Food columnist Jenn Harris explored chef Sang Yoon‘s new Helms Bakery, a 21st century market and prepared food revival of the Culver City bakery that opened in 1931 and has been mostly a memory and a very cool neon sign since its closure in 1969. She returned from opening day of the marketplace with a report on 13 things to be excited about at the new Helms Bakery, plus info on the special pie tin that Yoon had made to achieve the deep-dish crust he wanted to serve.

Also …

An overhead photo of three Sweet Rose Creamery ice cream pies and slices on plates against a pale yellow background

Ice cream shop Sweet Rose Creamery offers a lineup of ice cream pies — including a vegan pie.
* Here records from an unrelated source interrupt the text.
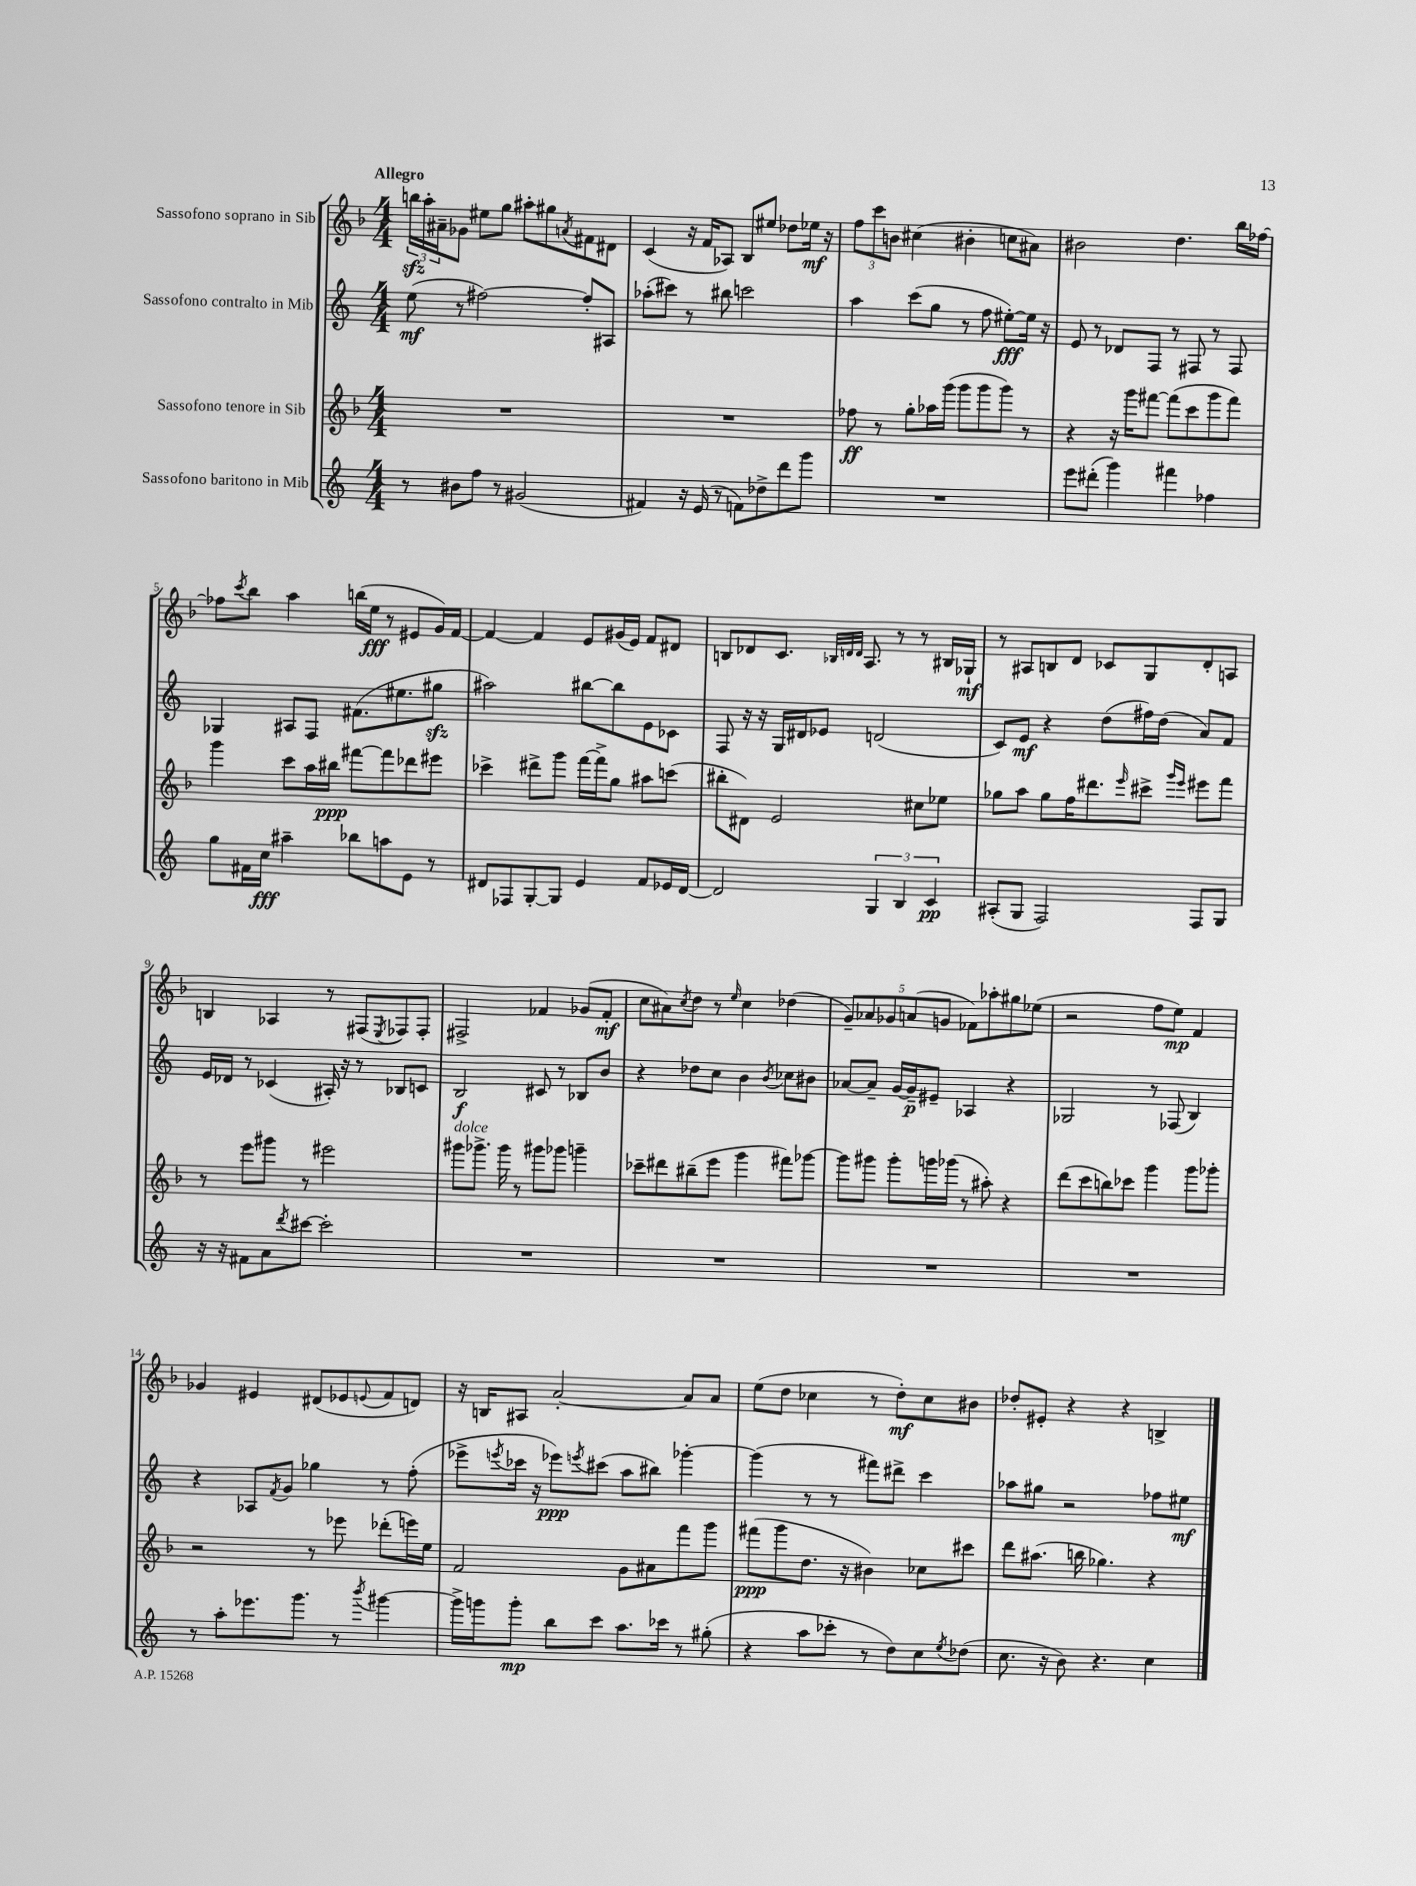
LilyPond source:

<<
\new StaffGroup <<
\new Staff = "s0" \with { instrumentName = "Sassofono soprano in Sib" } {
    \clef treble \key f \major \numericTimeSignature \time 4/4 \tempo "Allegro"
    \tuplet 3/2 { b''16\sfz a''16-. ais'16-- } ges'8 eis''8 g''8 ais''8-. gis''8 \acciaccatura { a'8 } fis'8 dis'8 |
    c'4( r16 f'16 aes8) bes8 eis''8 des''8 ees''16\mf r16 |
    \tuplet 3/2 { f''8 c'''8 b'8 } cis''4( bis'4-. c''8 ais'8) |
    bis'2 d''4. bes''16 fes''16~ |
    fes''8 \acciaccatura { c'''8 } bes''8 a''4 b''16( e''16\fff r8 eis'8 g'16) f'16~ |
    f'4~ f'4 e'8 gis'16( e'16) f'8 dis'8 |
    b8 des'8 c'8. \grace { bes32 d'32 d'32 } a8. r8 r8 bis16 ges16-!\mf |
    r8 ais8 b8 d'8 ces'8 g8 d'8-. a8 |
    b4 aes4 r8 fis8( \acciaccatura { e8 } fes8) fes8-. |
    fis2-> fes'4 ges'8( fes'8-.\mf |
    c''8 ais'8) \acciaccatura { c''8 } d''8 r8 \grace { e''16 } c''4 des''4( |
    \tuplet 5/4 { g'8--) aes'8 ges'8 a'8( g'8 } fes'8) aes''8-. gis''8 ees''8( |
    r2 f''8 e''8\mp) f'4 |
    ges'4 eis'4 dis'8( ees'8 \appoggiatura { e'8 } f'8 d'8) |
    r16 b16 ais8 a'2~-. a'8 a'8 |
    e''8( d''8 ces''4 r8 d''8-.\mf) ces''8 bis'8 |
    des''8-. eis'8-. r4 r4 b4-> \bar "|." |
}
\new Staff = "s1" \with { instrumentName = "Sassofono contralto in Mib" } {
    \clef treble \key c \major \numericTimeSignature \time 4/4
    e''8\mf( r8 fis''2~) fis''8-. ais8 |
    aes''8-.( cis'''8) r8 bis''8 c'''2 |
    a''4 c'''8( g''8 r8 f''8 eis''8~-.\fff) eis''16 r16 |
    e'8 r8 des'8 f8 r8 fis8 r8 fis8 |
    ges4 ais8 f8 fis'8.( eis''8. gis''8\sfz |
    ais''2) bis''8~ bis''8 e'8 ces'8 |
    f8 r16 r16 g16 dis'16 ees'8 d'2( |
    c'8) e'8\mf r4 d''8( fis''16) d''16( a'8) f'8 |
    e'16 des'16 r8 ces'4( ais16-.) r16 r8 bes8 c'8 |
    b2\f cis'8 r8 bes8 b'8 |
    r4 des''8 c''8 b'4 \acciaccatura { b'8 } ces''8 bis'8 |
    aes'8~ aes'8-- g'16~ g'16--\p eis'8-- aes4 r4 |
    ges2 r8 fes8( b4) |
    r4 aes8 \acciaccatura { f'8 } g'8 ges''4 r8 f''8-.( |
    ees'''8-> \acciaccatura { e'''8 } ces'''16 r16 ees'''8\ppp) \acciaccatura { e'''8 } cis'''8( a''8 bis''8) ges'''4~-. |
    ges'''4( r8 r8 fis'''8) dis'''8-> c'''4 |
    aes''8 gis''8 r2 fes''8 eis''8\mf \bar "|." |
}
\new Staff = "s2" \with { instrumentName = "Sassofono tenore in Sib" } {
    \clef treble \key f \major \numericTimeSignature \time 4/4
    R1 |
    R1 |
    fes''8\ff r8 g''8-. aes''16 g'''16( g'''8 g'''8 g'''8) r8 |
    r4 r16 g'''16 fis'''8~ fis'''8( c'''8 g'''8 fis'''8) |
    g'''4 c'''8 a''16 bis''16\ppp fis'''8~ fis'''8 des'''8 eis'''8 |
    ces'''4-> dis'''8-> g'''8 f'''16~ f'''16-> g''8 ais''8 c'''8( |
    bis''8-. dis'8) e'2 cis''8 ees''8 |
    ges''8 a''8 ges''8 f''16 dis'''8. \grace { e'''16 } cis'''8-> \grace { g'''16 e'''16 } eis'''8 f'''8 |
    r8 e'''8 gis'''8 r8 eis'''2 |
    gis'''8^\markup { \italic "dolce" } ges'''8.-> ges'''16 r8 gis'''8 ges'''8 g'''4-- |
    ces'''8-- dis'''8 bis''8--( e'''8 g'''4 fis'''8) ges'''8~ |
    ges'''8 gis'''8 gis'''8-. g'''16 ges'''16( r8 ais''8-.) r4 |
    d'''8( c'''8 b''8) ces'''8 g'''4 g'''8 ges'''8-. |
    r2 r8 ees'''8 des'''8-.( e'''16) e''16 |
    f'2 g'8 ais'8 f'''8 g'''8 |
    fis'''8\ppp( g'''8 d''8. r16 bis'4) ces''8 cis'''8 |
    d'''8 ais''8.( b''16 ges''4.) r4 \bar "|." |
}
\new Staff = "s3" \with { instrumentName = "Sassofono baritono in Mib" } {
    \clef treble \key c \major \numericTimeSignature \time 4/4
    r8 bis'8 f''8 r8 gis'2( |
    fis'4) r16 e'16( r8 f'8) des''8-> d'''8 g'''8 |
    R1 |
    e'''8 dis'''8-.( g'''4) fis'''4 fes''4 |
    g''8 fis'16 c''16\fff ais''4-- bes''8 a''8 e'8 r8 |
    dis'8 fes8 g8~-. g8 e'4 f'8 ees'16 dis'16~ |
    dis'2 \tuplet 3/2 { g4 b4 c'4\pp } |
    ais8-.( g8 f2) f8 g8 |
    r16 r16 fis'8 a'8 \acciaccatura { d'''8 } cis'''8~ cis'''2-. |
    R1 |
    R1 |
    R1 |
    R1 |
    r8 a''8-. ees'''8. g'''8. r8 \acciaccatura { b'''8 } gis'''4~ |
    gis'''16-> g'''16 g'''8-.\mp b''8 c'''8 a''8. ces'''16 r8 gis''8-.( |
    r4 a''8 ces'''8-. r8 d''8) c''8 \acciaccatura { e''8 } des''8( |
    c''8. r16 b'8) r4. c''4 \bar "|." |
}
>>
>>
(Katrina Frederick / Sweet Rose Creamery)

  • If you’re feeling overwhelmed as Thanksgiving approaches, there’s time to make one part of the dinner planning easier — leaving the cooking to the pros. Contributor Tiffany Tse curated a guide to 25 of the best L.A. restaurants for a Thanksgiving takeout feast. And if you just need a little help with the pie — without resorting to what’s left at the supermarket the day before — Food’s Danielle Dorsey, Stephanie Breijo, Jenn Harris, Betty Hallock and Cindy Carcamo put together a guide to 12 of L.A.’s best bakeries for holiday pies.
  • And if you’re looking for holiday gift ideas, Dorsey, Breijo, Harris and Carcamo also collaborated on a guide to presents you can get from L.A. restaurants.
  • Contributor Sarah Mosqueda writes about the kitchen tool she uses every day — a rice cooker — and shares five terrific rice recipes.
  • And TGI Fridays — whose bartenders trained Tom Cruise for his 1988 “Cocktail” role and whose server uniforms were parodied in 1999’s “Office Space” — filed for Chapter 11 bankruptcy protection, with the company placing much of the blame on fallout from the COVID-19 pandemic as well as changing consumer tastes. Reporter Caroline Petrow-Cohen has the details.